Exercise brief: Set the listing down once more, exactly as given.

Task inputs:
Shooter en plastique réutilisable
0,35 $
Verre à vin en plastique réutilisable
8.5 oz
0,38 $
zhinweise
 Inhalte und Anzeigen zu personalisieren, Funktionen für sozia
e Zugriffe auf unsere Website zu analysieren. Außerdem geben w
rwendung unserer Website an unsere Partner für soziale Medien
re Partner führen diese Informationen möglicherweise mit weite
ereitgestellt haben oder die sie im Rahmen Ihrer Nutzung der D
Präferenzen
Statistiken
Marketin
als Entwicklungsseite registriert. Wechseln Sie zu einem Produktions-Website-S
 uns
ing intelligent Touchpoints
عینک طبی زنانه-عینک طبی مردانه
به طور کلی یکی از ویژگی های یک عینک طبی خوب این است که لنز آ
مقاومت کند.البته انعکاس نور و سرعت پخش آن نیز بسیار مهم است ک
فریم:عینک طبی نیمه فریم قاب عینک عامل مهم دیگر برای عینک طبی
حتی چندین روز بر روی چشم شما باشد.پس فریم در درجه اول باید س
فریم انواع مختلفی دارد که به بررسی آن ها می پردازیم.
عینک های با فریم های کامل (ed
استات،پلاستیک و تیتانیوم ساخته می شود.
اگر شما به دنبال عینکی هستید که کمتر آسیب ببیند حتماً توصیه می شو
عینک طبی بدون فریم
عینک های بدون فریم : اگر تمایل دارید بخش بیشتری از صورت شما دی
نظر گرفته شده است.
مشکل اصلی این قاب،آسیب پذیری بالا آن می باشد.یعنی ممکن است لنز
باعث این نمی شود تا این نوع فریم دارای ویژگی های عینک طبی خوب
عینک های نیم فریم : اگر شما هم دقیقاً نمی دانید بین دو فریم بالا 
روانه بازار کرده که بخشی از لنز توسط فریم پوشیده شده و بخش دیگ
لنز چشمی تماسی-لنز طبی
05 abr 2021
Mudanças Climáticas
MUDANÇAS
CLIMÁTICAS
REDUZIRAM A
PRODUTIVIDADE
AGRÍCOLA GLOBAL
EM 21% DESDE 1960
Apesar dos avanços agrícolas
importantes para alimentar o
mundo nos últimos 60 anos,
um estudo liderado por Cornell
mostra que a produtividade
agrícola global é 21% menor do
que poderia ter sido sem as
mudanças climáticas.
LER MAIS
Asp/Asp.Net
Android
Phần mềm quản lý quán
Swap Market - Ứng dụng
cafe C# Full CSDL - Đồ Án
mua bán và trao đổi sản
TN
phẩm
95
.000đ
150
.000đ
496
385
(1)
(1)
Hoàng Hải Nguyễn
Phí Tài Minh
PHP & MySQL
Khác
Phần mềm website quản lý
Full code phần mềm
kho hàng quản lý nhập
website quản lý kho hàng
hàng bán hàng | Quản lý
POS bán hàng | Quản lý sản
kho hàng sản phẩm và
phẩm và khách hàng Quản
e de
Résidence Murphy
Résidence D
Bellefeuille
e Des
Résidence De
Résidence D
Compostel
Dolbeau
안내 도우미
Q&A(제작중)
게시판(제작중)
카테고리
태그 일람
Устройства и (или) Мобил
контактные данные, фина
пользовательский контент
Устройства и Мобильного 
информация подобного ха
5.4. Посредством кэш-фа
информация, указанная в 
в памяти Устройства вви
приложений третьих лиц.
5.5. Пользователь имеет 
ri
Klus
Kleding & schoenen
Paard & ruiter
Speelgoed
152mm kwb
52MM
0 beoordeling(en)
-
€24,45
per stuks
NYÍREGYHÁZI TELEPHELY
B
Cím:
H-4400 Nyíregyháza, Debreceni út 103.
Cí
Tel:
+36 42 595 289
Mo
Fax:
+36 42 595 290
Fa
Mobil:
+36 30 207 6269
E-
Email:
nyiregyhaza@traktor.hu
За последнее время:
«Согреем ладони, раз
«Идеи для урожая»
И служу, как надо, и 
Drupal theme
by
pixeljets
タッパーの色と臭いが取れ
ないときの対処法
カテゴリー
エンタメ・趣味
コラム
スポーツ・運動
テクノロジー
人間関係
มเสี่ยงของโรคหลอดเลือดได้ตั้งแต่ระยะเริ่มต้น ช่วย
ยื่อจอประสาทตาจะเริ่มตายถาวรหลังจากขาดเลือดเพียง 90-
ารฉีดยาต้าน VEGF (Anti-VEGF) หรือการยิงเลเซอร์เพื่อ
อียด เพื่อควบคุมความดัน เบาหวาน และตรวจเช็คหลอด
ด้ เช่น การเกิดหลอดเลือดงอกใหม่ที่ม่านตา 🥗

Exercise result:
Shooter en plastique réutilisable
0,35 $
Verre à vin en plastique réutilisable
8.5 oz
0,38 $
zhinweise
 Inhalte und Anzeigen zu personalisieren, Funktionen für sozia
e Zugriffe auf unsere Website zu analysieren. Außerdem geben w
rwendung unserer Website an unsere Partner für soziale Medien
re Partner führen diese Informationen möglicherweise mit weite
ereitgestellt haben oder die sie im Rahmen Ihrer Nutzung der D
Präferenzen
Statistiken
Marketin
als Entwicklungsseite registriert. Wechseln Sie zu einem Produktions-Website-S
 uns
ing intelligent Touchpoints
عینک طبی زنانه-عینک طبی مردانه
به طور کلی یکی از ویژگی های یک عینک طبی خوب این است که لنز آ
مقاومت کند.البته انعکاس نور و سرعت پخش آن نیز بسیار مهم است ک
فریم:عینک طبی نیمه فریم قاب عینک عامل مهم دیگر برای عینک طبی
حتی چندین روز بر روی چشم شما باشد.پس فریم در درجه اول باید س
فریم انواع مختلفی دارد که به بررسی آن ها می پردازیم.
عینک های با فریم های کامل (ed
استات،پلاستیک و تیتانیوم ساخته می شود.
اگر شما به دنبال عینکی هستید که کمتر آسیب ببیند حتماً توصیه می شو
عینک طبی بدون فریم
عینک های بدون فریم : اگر تمایل دارید بخش بیشتری از صورت شما دی
نظر گرفته شده است.
مشکل اصلی این قاب،آسیب پذیری بالا آن می باشد.یعنی ممکن است لنز
باعث این نمی شود تا این نوع فریم دارای ویژگی های عینک طبی خوب
عینک های نیم فریم : اگر شما هم دقیقاً نمی دانید بین دو فریم بالا 
روانه بازار کرده که بخشی از لنز توسط فریم پوشیده شده و بخش دیگ
لنز چشمی تماسی-لنز طبی
05 abr 2021
Mudanças Climáticas
MUDANÇAS
CLIMÁTICAS
REDUZIRAM A
PRODUTIVIDADE
AGRÍCOLA GLOBAL
EM 21% DESDE 1960
Apesar dos avanços agrícolas
importantes para alimentar o
mundo nos últimos 60 anos,
um estudo liderado por Cornell
mostra que a produtividade
agrícola global é 21% menor do
que poderia ter sido sem as
mudanças climáticas.
LER MAIS
Asp/Asp.Net
Android
Phần mềm quản lý quán
Swap Market - Ứng dụng
cafe C# Full CSDL - Đồ Án
mua bán và trao đổi sản
TN
phẩm
95
.000đ
150
.000đ
496
385
(1)
(1)
Hoàng Hải Nguyễn
Phí Tài Minh
PHP & MySQL
Khác
Phần mềm website quản lý
Full code phần mềm
kho hàng quản lý nhập
website quản lý kho hàng
hàng bán hàng | Quản lý
POS bán hàng | Quản lý sản
kho hàng sản phẩm và
phẩm và khách hàng Quản
e de
Résidence Murphy
Résidence D
Bellefeuille
e Des
Résidence De
Résidence D
Compostel
Dolbeau
안내 도우미
Q&A(제작중)
게시판(제작중)
카테고리
태그 일람
Устройства и (или) Мобил
контактные данные, фина
пользовательский контент
Устройства и Мобильного 
информация подобного ха
5.4. Посредством кэш-фа
информация, указанная в 
в памяти Устройства вви
приложений третьих лиц.
5.5. Пользователь имеет 
ri
Klus
Kleding & schoenen
Paard & ruiter
Speelgoed
152mm kwb
52MM
0 beoordeling(en)
-
€24,45
per stuks
NYÍREGYHÁZI TELEPHELY
B
Cím:
H-4400 Nyíregyháza, Debreceni út 103.
Cí
Tel:
+36 42 595 289
Mo
Fax:
+36 42 595 290
Fa
Mobil:
+36 30 207 6269
E-
Email:
nyiregyhaza@traktor.hu
За последнее время:
«Согреем ладони, раз
«Идеи для урожая»
И служу, как надо, и 
Drupal theme
by
pixeljets
タッパーの色と臭いが取れ
ないときの対処法
カテゴリー
エンタメ・趣味
コラム
スポーツ・運動
テクノロジー
人間関係
มเสี่ยงของโรคหลอดเลือดได้ตั้งแต่ระยะเริ่มต้น ช่วย
ยื่อจอประสาทตาจะเริ่มตายถาวรหลังจากขาดเลือดเพียง 90-
ารฉีดยาต้าน VEGF (Anti-VEGF) หรือการยิงเลเซอร์เพื่อ
อียด เพื่อควบคุมความดัน เบาหวาน และตรวจเช็คหลอด
ด้ เช่น การเกิดหลอดเลือดงอกใหม่ที่ม่านตา 🥗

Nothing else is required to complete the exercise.